=== PROVIDED INFORMATION ===

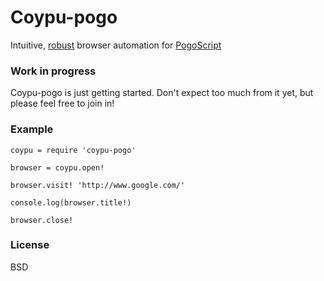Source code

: # Coypu-pogo

Intuitive, [robust](http://github.com/featurist/coypu) browser automation for [PogoScript](http://github.com/featurist/pogoscript)

### Work in progress

Coypu-pogo is just getting started. Don't expect too much from it yet, but please feel free to join in!

### Example

    coypu = require 'coypu-pogo'

    browser = coypu.open!

    browser.visit! 'http://www.google.com/'

    console.log(browser.title!)

    browser.close!


### License

BSD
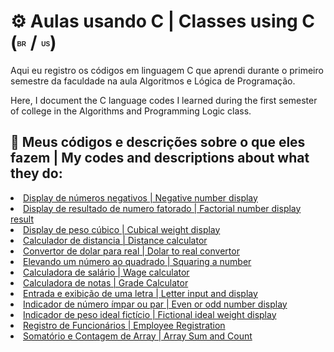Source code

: <h1>⚙️ Aulas usando C | Classes using C (<sup><sub><b><span style="font-size: 10px; font-family: Arial, sans-serif;">BR</span></b></sub></sup> / <sup><sub><b><span style="font-size: 10px; font-family: Arial, sans-serif;">US</span></b></sub></sup>)</h1>

  <p>Aqui eu registro os códigos em linguagem C que aprendi durante o primeiro semestre da faculdade na aula Algoritmos e Lógica de Programação.</p>
  <p>Here, I document the C language codes I learned during the first semester of college in the Algorithms and Programming Logic class.</p>
  
<h2>📌 Meus códigos e descrições sobre o que eles fazem | My codes and descriptions about what they do:</h2>
  <li><a href="https://github.com/gabriellatcc/Classes-in-C/tree/main/codes/negativenum">Display de números negativos | Negative number display</a></li>
  <li><a href="https://github.com/gabriellatcc/Classes-in-C/tree/main/codes/factorial"> Display de resultado de numero fatorado | Factorial number display result</a></li>
  <li><a href="https://github.com/gabriellatcc/Classes-in-C/tree/main/codes/cubicalweight">Display de peso cúbico | Cubical weight display</a></li>
  <li><a href="https://github.com/gabriellatcc/Classes-in-C/tree/main/codes/distance">Calculador de distancia | Distance calculator</a></li>
  <li><a href="https://github.com/gabriellatcc/Classes-in-C/tree/main/codes/dollartoreal">Convertor de dolar para real | Dolar to real convertor</a></li>
  <li><a href="https://github.com/gabriellatcc/Classes-in-C/blob/main/codes/numbersquare/">Elevando um número ao quadrado | Squaring a number</a></li>
  <li><a href="https://github.com/gabriellatcc/Classes-in-C/blob/main/codes/wagecalculator/">Calculadora de salário | Wage calculator</a></li>
  <li><a href="https://github.com/gabriellatcc/Classes-in-C/blob/main/codes/gradecalculator/">Calculadora de notas | Grade Calculator</a></li>
  <li><a href="https://github.com/gabriellatcc/Classes-in-C/blob/main/codes/letter/">Entrada e exibição de uma letra | Letter input and display</a></li>
  <li><a href="https://github.com/gabriellatcc/Classes-in-C/blob/main/codes/evenorodd/">Indicador de número ímpar ou par | Even or odd number display</li>
  <li><a href="https://github.com/gabriellatcc/Classes-in-C/blob/main/codes/idealweight/">Indicador de peso ideal fictício | Fictional ideal weight display</li>
  <li><a href="https://github.com/gabriellatcc/Classes-in-C/blob/main/codes/employeeregistration/">Registro de Funcionários | Employee Registration</li>
  <li><a href="https://github.com/gabriellatcc/Classes-in-C/blob/main/codes/arraysumandcount/">Somatório e Contagem de Array | Array Sum and Count</li>
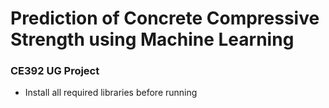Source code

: # Prediction of Concrete Compressive Strength using Machine Learning

### CE392 UG Project

-   Install all required libraries before running
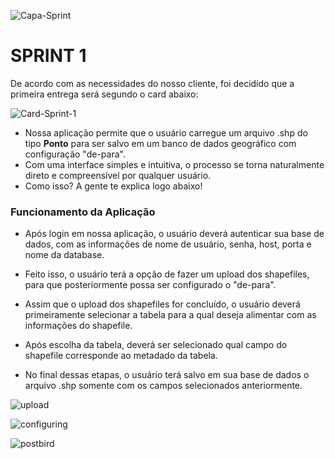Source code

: ![Capa-Sprint](https://user-images.githubusercontent.com/57918707/93690172-ad2d4c00-faab-11ea-9a28-d5e5574bdac8.jpeg)

# SPRINT 1

De acordo com as necessidades do nosso cliente, foi decidido que a primeira entrega será segundo o card abaixo:

![Card-Sprint-1](https://user-images.githubusercontent.com/57918707/98486390-c7f28600-21fb-11eb-8fc0-0d1c0529c103.png)

- Nossa aplicação permite que o usuário carregue um arquivo .shp do tipo **Ponto** para ser salvo em um banco de dados geográfico com configuração "de-para".
- Com uma interface simples e intuitiva, o processo se torna naturalmente direto e compreensível por qualquer usuário.
- Como isso? A gente te explica logo abaixo!

### Funcionamento da Aplicação

- Após login em nossa aplicação, o usuário deverá autenticar sua base de dados, com as informações de nome de usuário, senha, host, porta e nome da database.



- Feito isso, o usuário terá a opção de fazer um upload dos shapefiles, para que posteriormente possa ser configurado o "de-para".



- Assim que o upload dos shapefiles for concluído, o usuário deverá primeiramente selecionar a tabela para a qual deseja alimentar com as informações do shapefile.



- Após escolha da tabela, deverá ser selecionado qual campo do shapefile corresponde ao metadado da tabela.



- No final dessas etapas, o usuário terá salvo em sua base de dados o arquivo .shp somente com os campos selecionados anteriormente.


![upload](https://user-images.githubusercontent.com/55189046/93727271-ca881600-fb90-11ea-9664-bf09c9b0bae2.gif)

![configuring](https://user-images.githubusercontent.com/55189046/93727270-c9ef7f80-fb90-11ea-83e5-c96e0ae2a0bc.gif)

![postbird](https://user-images.githubusercontent.com/55189046/93727267-c8be5280-fb90-11ea-853e-0a078262877f.gif)




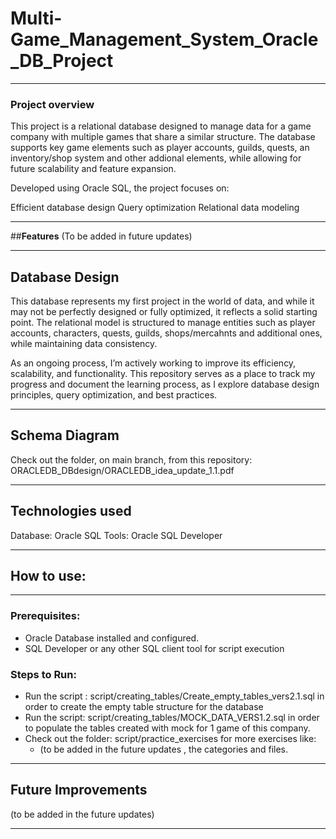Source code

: # Multi-Game_Management_System_Oracle_DB_Project
---

### **Project overview**

This project is a relational database designed to manage data for a game company with multiple games that share a similar structure. The database supports key game elements such as player accounts, guilds, quests, an inventory/shop system and other addional elements, while allowing for future scalability and feature expansion.

Developed using Oracle SQL, the project focuses on:

Efficient database design
Query optimization
Relational data modeling

---
##**Features** 
 (To be added in future updates)
 
---
## **Database Design**

This database represents my first project in the world of data, and while it may not be perfectly designed or fully optimized, it reflects a solid starting point. The relational model is structured to manage entities such as player accounts, characters, quests, guilds, shops/mercahnts and additional ones, while maintaining data consistency.

As an ongoing process, I’m actively working to improve its efficiency, scalability, and functionality. This repository serves as a place to track my progress and document the learning process, as I explore database design principles, query optimization, and best practices.

---
## **Schema Diagram**

Check out the folder, on main branch, from this repository: ORACLEDB_DBdesign/ORACLEDB_idea_update_1.1.pdf 

---
## **Technologies used**

Database: Oracle SQL
Tools: Oracle SQL Developer  

---
## **How to use:**
---
### **Prerequisites:**
 -  Oracle Database installed and configured.
 -  SQL Developer or any other SQL client tool for script execution

### **Steps to Run:**
 - Run the script : script/creating_tables/Create_empty_tables_vers2.1.sql in order to create the empty table structure for the database
 - Run the script: script/creating_tables/MOCK_DATA_VERS1.2.sql in order to populate the tables created with mock for 1 game of this company.
 - Check out the folder: script/practice_exercises  for more exercises like:
   -   (to be added in the future updates , the categories and files.

---
## **Future Improvements**

(to be added in the future updates) 

--- 







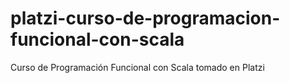 # platzi-curso-de-programacion-funcional-con-scala
Curso de Programación Funcional con Scala tomado en Platzi
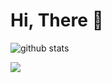 # Hi, There 👋

![github stats](https://github-readme-stats.vercel.app/api?username=adiakdcode&show_icons=true)
 
 <img src="https://github-readme-stats.vercel.app/api/top-langs/?username=adiakdcode&theme=vue">

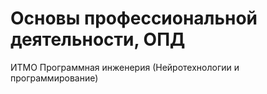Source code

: # Основы профессиональной деятельности, ОПД
ИТМО Программная инженерия (Нейротехнологии и программирование)
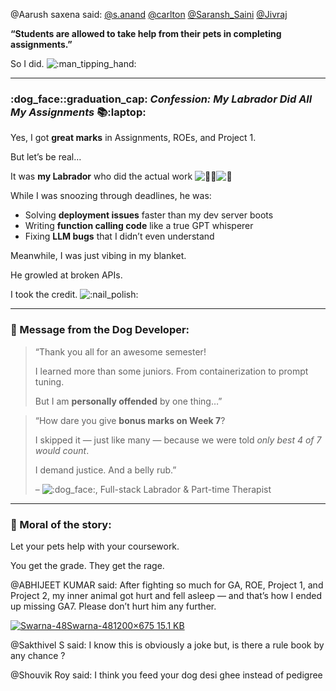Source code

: @Aarush saxena said: [@s.anand](/u/s.anand) [@carlton](/u/carlton) [@Saransh\_Saini](/u/saransh_saini) [@Jivraj](/u/jivraj)


**“Students are allowed to take help from their pets in completing assignments.”**  

So I did. ![:man_tipping_hand:](https://emoji.discourse-cdn.com/google/man_tipping_hand.png?v=14 ":man_tipping_hand:")




---


### :dog_face::graduation_cap: *Confession: My Labrador Did All My Assignments* :books::laptop:


Yes, I got **great marks** in Assignments, ROEs, and Project 1\.  

But let’s be real…


It was **my Labrador** who did the actual work ![:service_dog:](https://emoji.discourse-cdn.com/google/service_dog.png?v=14 ":service_dog:")![:brain:](https://emoji.discourse-cdn.com/google/brain.png?v=14 ":brain:")


While I was snoozing through deadlines, he was:


* Solving **deployment issues** faster than my dev server boots
* Writing **function calling code** like a true GPT whisperer
* Fixing **LLM bugs** that I didn’t even understand


Meanwhile, I was just vibing in my blanket.  

He growled at broken APIs.  

I took the credit. ![:nail_polish:](https://emoji.discourse-cdn.com/google/nail_polish.png?v=14 ":nail_polish:")




---


### :loudspeaker: Message from the Dog Developer:



> “Thank you all for an awesome semester!  
> 
> I learned more than some juniors. From containerization to prompt tuning.  
> 
> But I am **personally offended** by one thing…”



> “How dare you give **bonus marks on Week 7**?  
> 
> I skipped it — just like many — because we were told *only best 4 of 7 would count*.  
> 
> I demand justice. And a belly rub.”  
> 
> – ![:dog_face:](https://emoji.discourse-cdn.com/google/dog_face.png?v=14 ":dog_face:"), Full\-stack Labrador \& Part\-time Therapist




---


### :paw_prints: Moral of the story:


Let your pets help with your coursework.  

You get the grade. They get the rage.


@ABHIJEET KUMAR said: After fighting so much for GA, ROE, Project 1, and Project 2, my inner animal got hurt and fell asleep — and that’s how I ended up missing GA7\. Please don’t hurt him any further.


[![Swarna-48](https://europe1.discourse-cdn.com/flex013/uploads/iitm/original/3X/1/8/183ef38f17e30b59becd984de785226c7e94d8a6.avif)Swarna\-481200×675 15\.1 KB](https://europe1.discourse-cdn.com/flex013/uploads/iitm/original/3X/1/8/183ef38f17e30b59becd984de785226c7e94d8a6.avif "Swarna-48")


@Sakthivel S said: I know this is obviously a joke but, is there a rule book by any chance ?


@Shouvik Roy said: I think you feed your dog desi ghee instead of pedigree

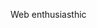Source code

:Web enthusiasthic

<!---
RiinsSedows/RiinsSedows is a ✨ special ✨ repository because its `README.md` (this file) appears on your GitHub profile.
You can click the Preview link to take a look at your changes.
--->
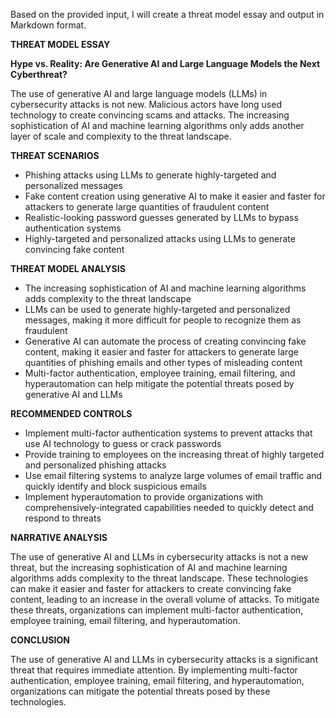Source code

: Based on the provided input, I will create a threat model essay and output in Markdown format.

**THREAT MODEL ESSAY**

**Hype vs. Reality: Are Generative AI and Large Language Models the Next Cyberthreat?**

The use of generative AI and large language models (LLMs) in cybersecurity attacks is not new. Malicious actors have long used technology to create convincing scams and attacks. The increasing sophistication of AI and machine learning algorithms only adds another layer of scale and complexity to the threat landscape.

**THREAT SCENARIOS**

* Phishing attacks using LLMs to generate highly-targeted and personalized messages
* Fake content creation using generative AI to make it easier and faster for attackers to generate large quantities of fraudulent content
* Realistic-looking password guesses generated by LLMs to bypass authentication systems
* Highly-targeted and personalized attacks using LLMs to generate convincing fake content

**THREAT MODEL ANALYSIS**

* The increasing sophistication of AI and machine learning algorithms adds complexity to the threat landscape
* LLMs can be used to generate highly-targeted and personalized messages, making it more difficult for people to recognize them as fraudulent
* Generative AI can automate the process of creating convincing fake content, making it easier and faster for attackers to generate large quantities of phishing emails and other types of misleading content
* Multi-factor authentication, employee training, email filtering, and hyperautomation can help mitigate the potential threats posed by generative AI and LLMs

**RECOMMENDED CONTROLS**

* Implement multi-factor authentication systems to prevent attacks that use AI technology to guess or crack passwords
* Provide training to employees on the increasing threat of highly targeted and personalized phishing attacks
* Use email filtering systems to analyze large volumes of email traffic and quickly identify and block suspicious emails
* Implement hyperautomation to provide organizations with comprehensively-integrated capabilities needed to quickly detect and respond to threats

**NARRATIVE ANALYSIS**

The use of generative AI and LLMs in cybersecurity attacks is not a new threat, but the increasing sophistication of AI and machine learning algorithms adds complexity to the threat landscape. These technologies can make it easier and faster for attackers to create convincing fake content, leading to an increase in the overall volume of attacks. To mitigate these threats, organizations can implement multi-factor authentication, employee training, email filtering, and hyperautomation.

**CONCLUSION**

The use of generative AI and LLMs in cybersecurity attacks is a significant threat that requires immediate attention. By implementing multi-factor authentication, employee training, email filtering, and hyperautomation, organizations can mitigate the potential threats posed by these technologies.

===

### WHAT THIS TASK INVOLVES
Recast the stretch from the line containing "But let’s be real…" through the line containing "didn’t even understand" as a Markdown table with the columns No. and Line. Give each non-blank line its own numbered entry and leave out the blank lines.

### ANSWER BELOW
| No. | Line |
|---|---|
| 1 | But let’s be real… |
| 2 | It was **my Labrador** who did the actual work ![:service_dog:](https://emoji.discourse-cdn.com/google/service_dog.png?v=14 ":service_dog:")![:brain:](https://emoji.discourse-cdn.com/google/brain.png?v=14 ":brain:") |
| 3 | While I was snoozing through deadlines, he was: |
| 4 | * Solving **deployment issues** faster than my dev server boots |
| 5 | * Writing **function calling code** like a true GPT whisperer |
| 6 | * Fixing **LLM bugs** that I didn’t even understand |